Whats happening here is that vamos sends the raw output of the program to stdout and then to your terminal emulator. There the interpretation happens: in a modern UTF-8 terminal the byte sequences are assigned differently that in latin-1 the Amiga uses.

So a workaround here is to change the charset in your terminal to latin-1.

Another more convenient solution is to perform a conversion in vamos of the 8-bit ANSI control chars to their 7-bit ESC notation that is understood by modern UTF8 terminals as well. However this needs some infrastructure in vamos namely a distinct console handler like output because the conversion should only applied on this path (and not e.g. for file output). Its on my feature list. I'll take this ticket to track the feature.

wepl commented 2 years ago

Some time ago I tried to find a terminal emulation which understands the Amiga escape sequences, but didn't succeed. A solution for this problem would be welcome.

reinauer commented 2 years ago

I can confirm that this is not a latin-1 issue. Well, I should say, switching both LANG and the GNOME terminal's encoding to iso8859-1 did not make a difference for these control characters.

§ PROVIDED DATA

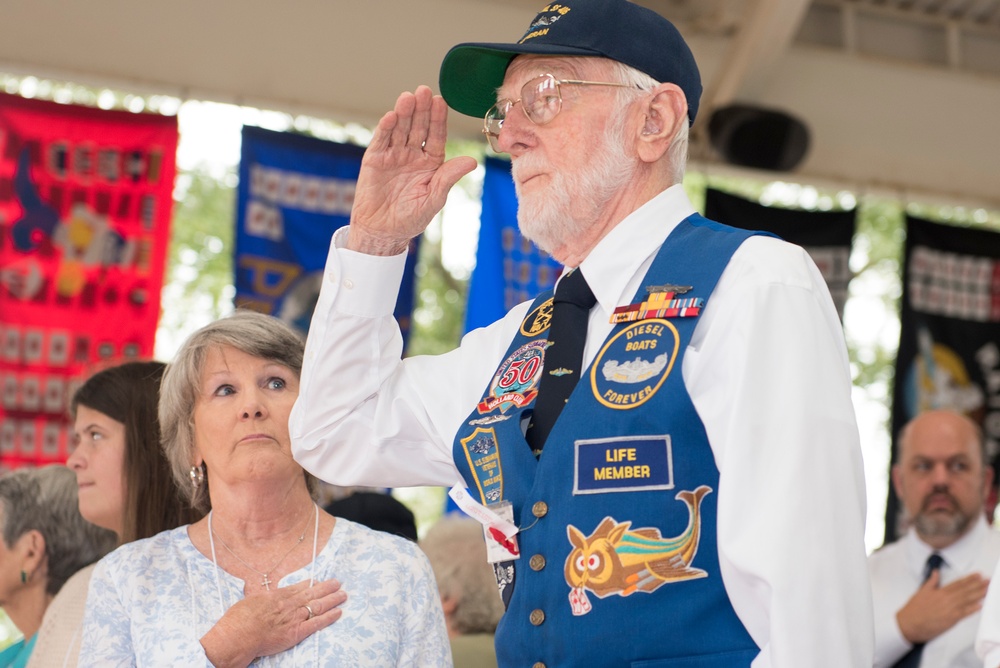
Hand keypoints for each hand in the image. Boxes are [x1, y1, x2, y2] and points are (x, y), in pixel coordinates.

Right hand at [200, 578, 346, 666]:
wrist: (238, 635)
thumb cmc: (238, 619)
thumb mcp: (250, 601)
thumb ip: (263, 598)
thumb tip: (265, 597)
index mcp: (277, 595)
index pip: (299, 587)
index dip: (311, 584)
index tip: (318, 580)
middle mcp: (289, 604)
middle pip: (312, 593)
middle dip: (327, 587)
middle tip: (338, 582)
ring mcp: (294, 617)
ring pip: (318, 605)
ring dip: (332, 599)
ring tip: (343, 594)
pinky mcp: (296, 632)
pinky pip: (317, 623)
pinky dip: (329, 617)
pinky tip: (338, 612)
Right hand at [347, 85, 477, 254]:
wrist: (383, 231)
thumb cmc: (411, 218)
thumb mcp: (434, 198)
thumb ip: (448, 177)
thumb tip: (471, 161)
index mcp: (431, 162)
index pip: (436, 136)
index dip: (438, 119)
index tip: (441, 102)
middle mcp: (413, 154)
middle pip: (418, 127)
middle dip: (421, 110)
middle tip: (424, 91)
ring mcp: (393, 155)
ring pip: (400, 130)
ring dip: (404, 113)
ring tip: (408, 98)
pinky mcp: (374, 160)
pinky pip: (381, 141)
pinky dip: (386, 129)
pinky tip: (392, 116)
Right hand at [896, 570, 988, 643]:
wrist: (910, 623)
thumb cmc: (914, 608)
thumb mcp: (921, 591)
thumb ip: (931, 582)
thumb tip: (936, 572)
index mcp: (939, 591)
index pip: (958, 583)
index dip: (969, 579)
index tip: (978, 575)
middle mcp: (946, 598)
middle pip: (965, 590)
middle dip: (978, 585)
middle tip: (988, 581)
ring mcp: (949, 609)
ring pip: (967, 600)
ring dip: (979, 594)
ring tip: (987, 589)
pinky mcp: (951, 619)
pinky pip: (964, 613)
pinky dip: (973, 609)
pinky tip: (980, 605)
---
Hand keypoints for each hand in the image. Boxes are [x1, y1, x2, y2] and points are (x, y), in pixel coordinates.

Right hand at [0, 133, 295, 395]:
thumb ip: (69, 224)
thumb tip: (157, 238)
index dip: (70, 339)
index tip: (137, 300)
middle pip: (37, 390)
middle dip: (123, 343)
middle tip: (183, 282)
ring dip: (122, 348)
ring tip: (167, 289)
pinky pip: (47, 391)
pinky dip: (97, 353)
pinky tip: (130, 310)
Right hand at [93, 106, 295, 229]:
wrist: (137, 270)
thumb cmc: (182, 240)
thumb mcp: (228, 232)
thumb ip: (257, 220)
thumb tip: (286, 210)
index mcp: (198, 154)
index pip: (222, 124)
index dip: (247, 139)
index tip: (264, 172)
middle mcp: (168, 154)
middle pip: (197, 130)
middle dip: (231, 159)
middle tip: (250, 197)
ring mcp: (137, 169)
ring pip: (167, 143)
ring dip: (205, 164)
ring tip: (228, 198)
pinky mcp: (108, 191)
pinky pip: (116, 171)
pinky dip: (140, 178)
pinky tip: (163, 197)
==
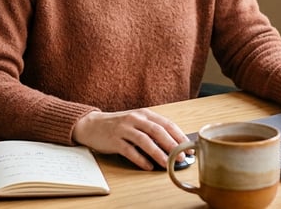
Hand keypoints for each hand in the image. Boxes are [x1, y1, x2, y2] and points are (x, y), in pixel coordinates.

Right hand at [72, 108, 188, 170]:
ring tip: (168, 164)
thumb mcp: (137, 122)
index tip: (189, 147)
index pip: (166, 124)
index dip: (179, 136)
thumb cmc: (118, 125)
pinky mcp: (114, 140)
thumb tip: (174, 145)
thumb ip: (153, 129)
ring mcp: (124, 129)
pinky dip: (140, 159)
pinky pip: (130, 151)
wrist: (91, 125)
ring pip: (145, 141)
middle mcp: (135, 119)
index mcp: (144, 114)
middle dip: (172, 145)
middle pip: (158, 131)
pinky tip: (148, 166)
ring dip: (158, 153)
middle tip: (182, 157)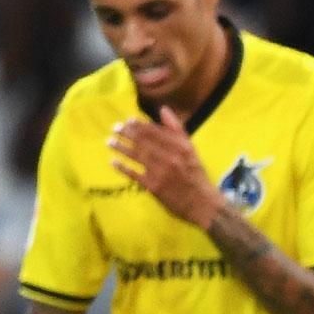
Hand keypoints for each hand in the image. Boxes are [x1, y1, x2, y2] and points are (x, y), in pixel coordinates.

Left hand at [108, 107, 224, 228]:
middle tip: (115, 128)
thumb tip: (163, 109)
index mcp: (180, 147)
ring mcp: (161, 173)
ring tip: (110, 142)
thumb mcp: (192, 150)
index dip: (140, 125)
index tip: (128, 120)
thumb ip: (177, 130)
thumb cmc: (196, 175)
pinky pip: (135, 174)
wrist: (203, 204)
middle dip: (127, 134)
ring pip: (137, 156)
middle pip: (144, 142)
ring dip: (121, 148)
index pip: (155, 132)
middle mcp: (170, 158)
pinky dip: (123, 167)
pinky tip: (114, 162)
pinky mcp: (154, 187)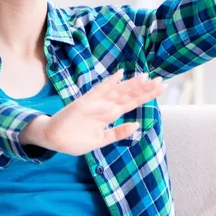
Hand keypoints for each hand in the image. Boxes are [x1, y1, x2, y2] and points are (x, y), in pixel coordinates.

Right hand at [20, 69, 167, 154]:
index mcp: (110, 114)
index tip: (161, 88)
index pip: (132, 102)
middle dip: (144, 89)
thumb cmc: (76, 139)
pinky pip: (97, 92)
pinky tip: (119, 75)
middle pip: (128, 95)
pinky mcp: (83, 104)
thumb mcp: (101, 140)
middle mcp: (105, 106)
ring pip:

§ WHAT YOU SHOULD DO
Reproduce word for word the stretch of the vamos terminal output thread from "wepl commented 2" through "would be welcome.".

§ PROBLEM SOLUTION
wepl commented 2 years ago

Some time ago I tried to find a terminal emulation which understands the Amiga escape sequences, but didn't succeed. A solution for this problem would be welcome.